When we talk about Barcelona's style we also talk about Johan Cruyff's legacy. The origins of which can be found in the Ajax side of the early 70s. That team, directed by Rinus Michels on the bench and Johan on the pitch, won three consecutive European Cups (1970-71, 1971-72 and 1972-73).
And that Dutch national team, the 'oranje', without winning the World Cup, made the world fall in love with them with their football in Germany '74 (and to a lesser extent in Argentina '78). That Ajax side is, without doubt, the start of the model which Cruyff later applied to the Dream Team and, later, was used by Pep Guardiola as Barça won two Champions Leagues.
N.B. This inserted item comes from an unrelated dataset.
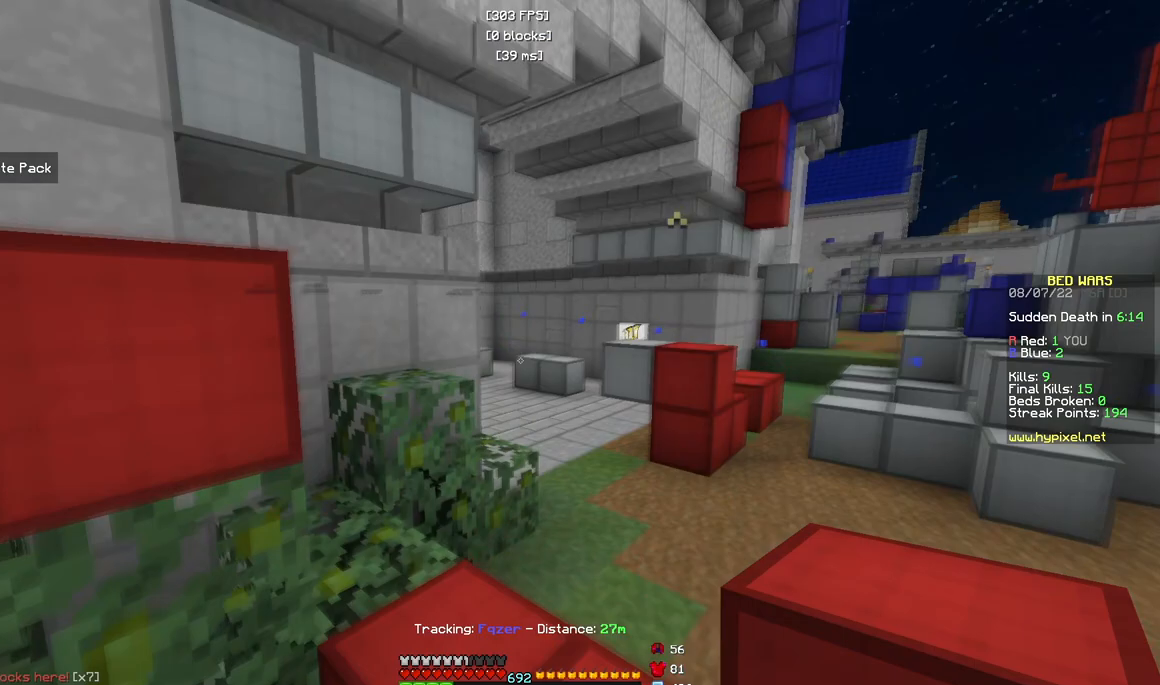
{"keys": ["d", "w"], "mouse": [], "events": []}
Barça, now without Pep, have maintained that essence. With subtle differences. With adaptions. Sometimes it evolves so much that it's quite different to the original. But Barça, in one way or another, are always true to their way of understanding football. Even though now the real mirror of that 1970s Ajax side is the Ajax side of 2019, with Ten Hag on the bench and De Jong directing the orchestra. An Ajax side that, with brave and entertaining football, have knocked Real Madrid and Juventus out of Europe.
And now they're going to Pochettino's Tottenham. Ajax have shown they're ready for everything, even returning to the Champions League final 23 years later. And there they could (if not Liverpool) find themselves up against Ernesto Valverde and Lionel Messi's Barcelona. Ajax-Barça would be the final Cruyff would have dreamt of. And the best present for football.